# Extract:

################

Saving for College Through Qualified Tuition (Section 529) Programs


Linda Levine
Specialist in Labor Economics

Congress has tried to make higher education more affordable by providing favorable tax treatment to savings accumulated in qualified tuition programs (QTPs), also called Section 529 programs after their citation in the Internal Revenue Code. QTPs initially allowed individuals to save for qualified higher education expenses (QHEEs) on a tax-deferred basis. The Pension Protection Act of 2006 (PPA) made permanent the temporary enhancements to the Section 529 program contained in the Economic Growth and Tax Relief Reconciliation Act of 2001, including making qualified withdrawals from QTPs tax-free. Most recently, a provision expanding Section 529 qualified expenses in 2009 and 2010 to computer technology or equipment or internet access and related services was included in the American Recovery and Reinvestment Tax Act of 2009 (P.L. 111-5).

One type of QTP, prepaid tuition plans, enables account owners to make payments on behalf of student beneficiaries for a specified number of academic periods/course units at current prices thereby providing a hedge against tuition inflation. States were the only sponsors of prepaid plans until Congress extended sponsorship to eligible higher education (private) institutions effective in 2002.

################

# Supplied records:
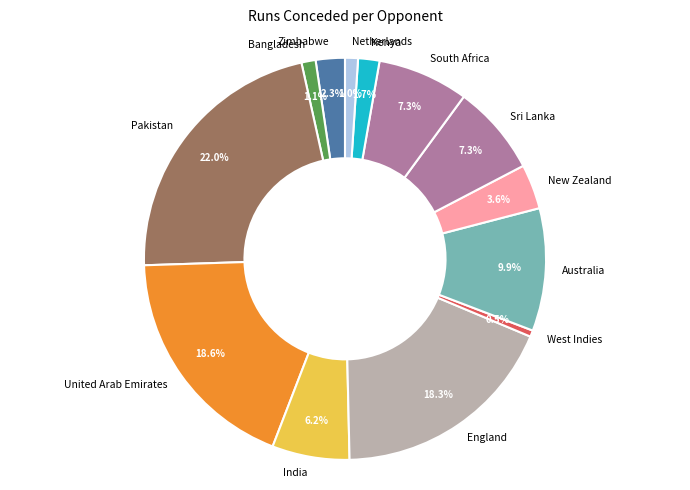

Which has a higher value, England or South Africa?

England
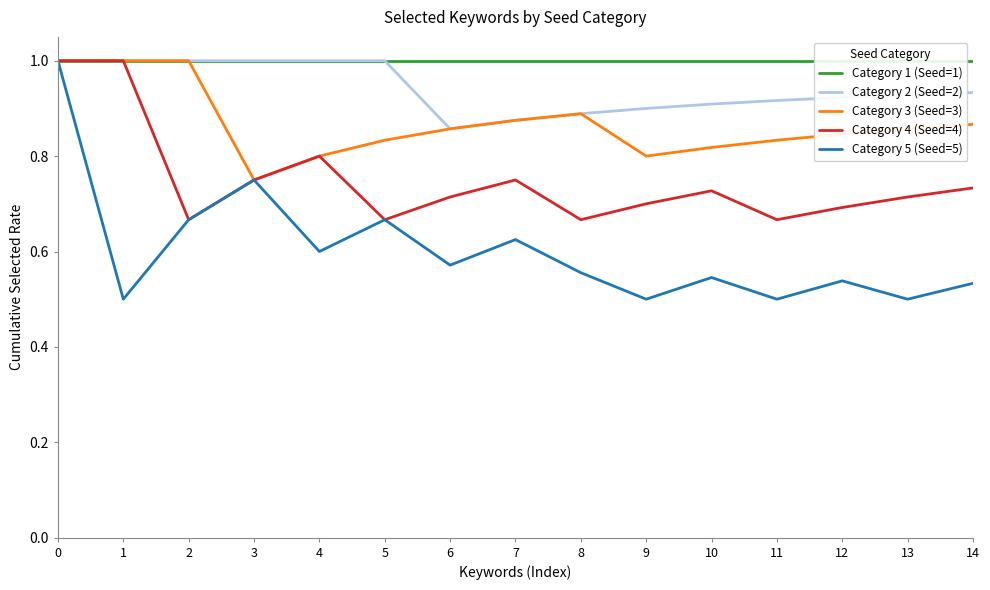

Reading left to right, list all the values displayed in this chart.

Category 1 (Seed=1): 1.0	1.0	1.0	1.0	1.0	1.0	1.0	1.0	1.0	1.0	1.0	1.0	1.0	1.0	1.0
Category 2 (Seed=2): 1.0	1.0	1.0	1.0	1.0	1.0	0.9	0.9	0.9	0.9	0.9	0.9	0.9	0.9	0.9
Category 3 (Seed=3): 1.0	1.0	1.0	0.8	0.8	0.8	0.9	0.9	0.9	0.8	0.8	0.8	0.8	0.9	0.9
Category 4 (Seed=4): 1.0	1.0	0.7	0.8	0.8	0.7	0.7	0.8	0.7	0.7	0.7	0.7	0.7	0.7	0.7
Category 5 (Seed=5): 1.0	0.5	0.7	0.8	0.6	0.7	0.6	0.6	0.6	0.5	0.5	0.5	0.5	0.5	0.5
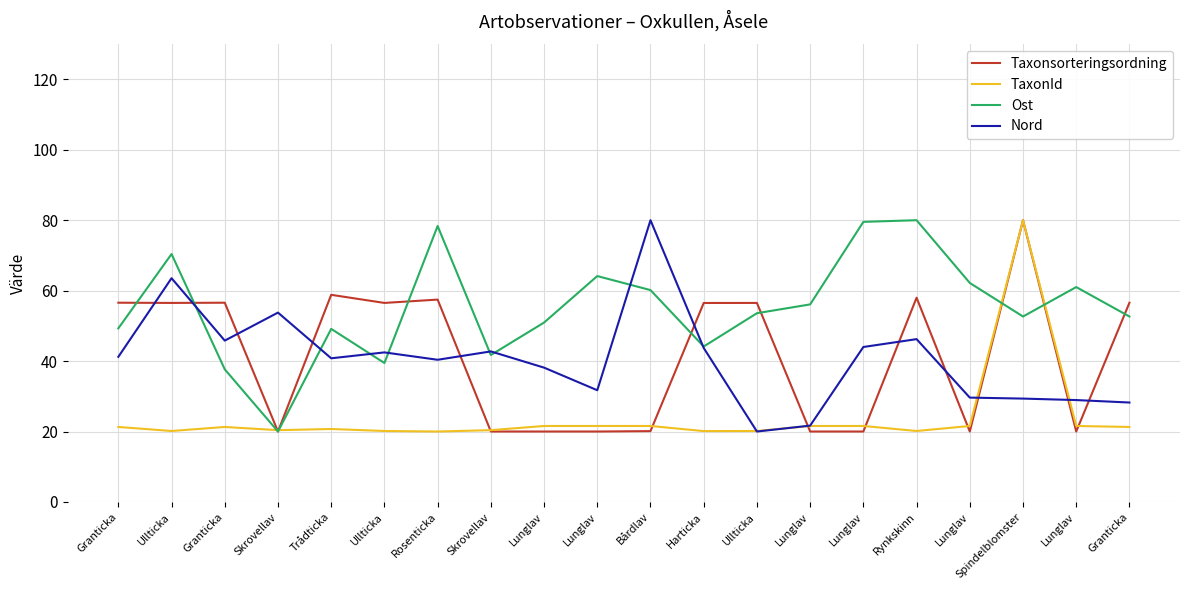

How many lines are shown in the chart?

4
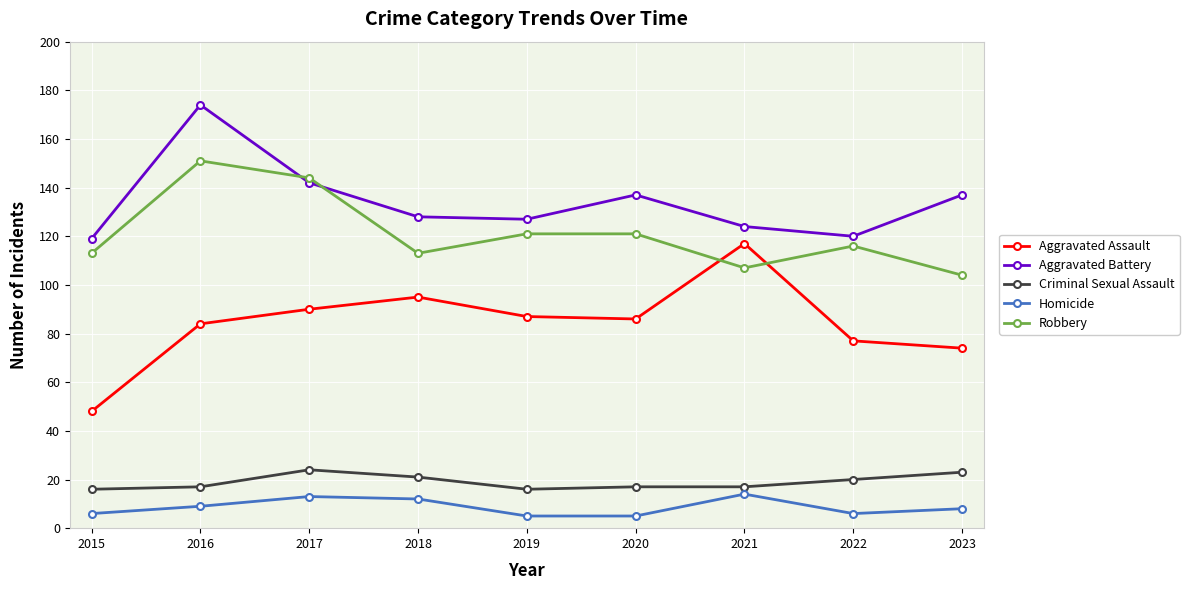

What is the difference between the highest and lowest values at 2022?

114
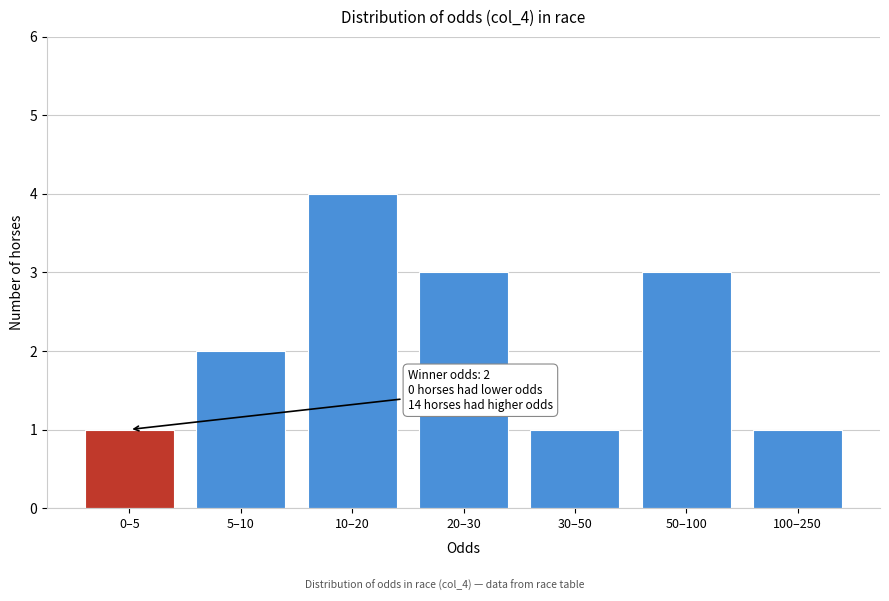

Reading left to right, transcribe all the data shown in this chart.

1	2	4	3	1	3	1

################

# Exercises:
- a) According to the text on Section 529 programs, which law made permanent the temporary enhancements from the Economic Growth and Tax Relief Reconciliation Act of 2001?
- b) Write out all of the records that follow the Section 529 text, reproducing each line without any change. Leave the pictures out.

# Solutions in order:
- a) The Pension Protection Act of 2006 (PPA).

- b)
Which has a higher value, England or South Africa?

England

Reading left to right, list all the values displayed in this chart.

Category 1 (Seed=1): 1.0	1.0	1.0	1.0	1.0	1.0	1.0	1.0	1.0	1.0	1.0	1.0	1.0	1.0	1.0
Category 2 (Seed=2): 1.0	1.0	1.0	1.0	1.0	1.0	0.9	0.9	0.9	0.9	0.9	0.9	0.9	0.9	0.9
Category 3 (Seed=3): 1.0	1.0	1.0	0.8	0.8	0.8	0.9	0.9	0.9	0.8	0.8	0.8	0.8	0.9	0.9
Category 4 (Seed=4): 1.0	1.0	0.7	0.8	0.8	0.7	0.7	0.8	0.7	0.7	0.7	0.7	0.7	0.7	0.7
Category 5 (Seed=5): 1.0	0.5	0.7	0.8	0.6	0.7	0.6	0.6	0.6	0.5	0.5	0.5	0.5	0.5	0.5

How many lines are shown in the chart?

4

What is the difference between the highest and lowest values at 2022?

114

Reading left to right, transcribe all the data shown in this chart.

1	2	4	3	1	3	1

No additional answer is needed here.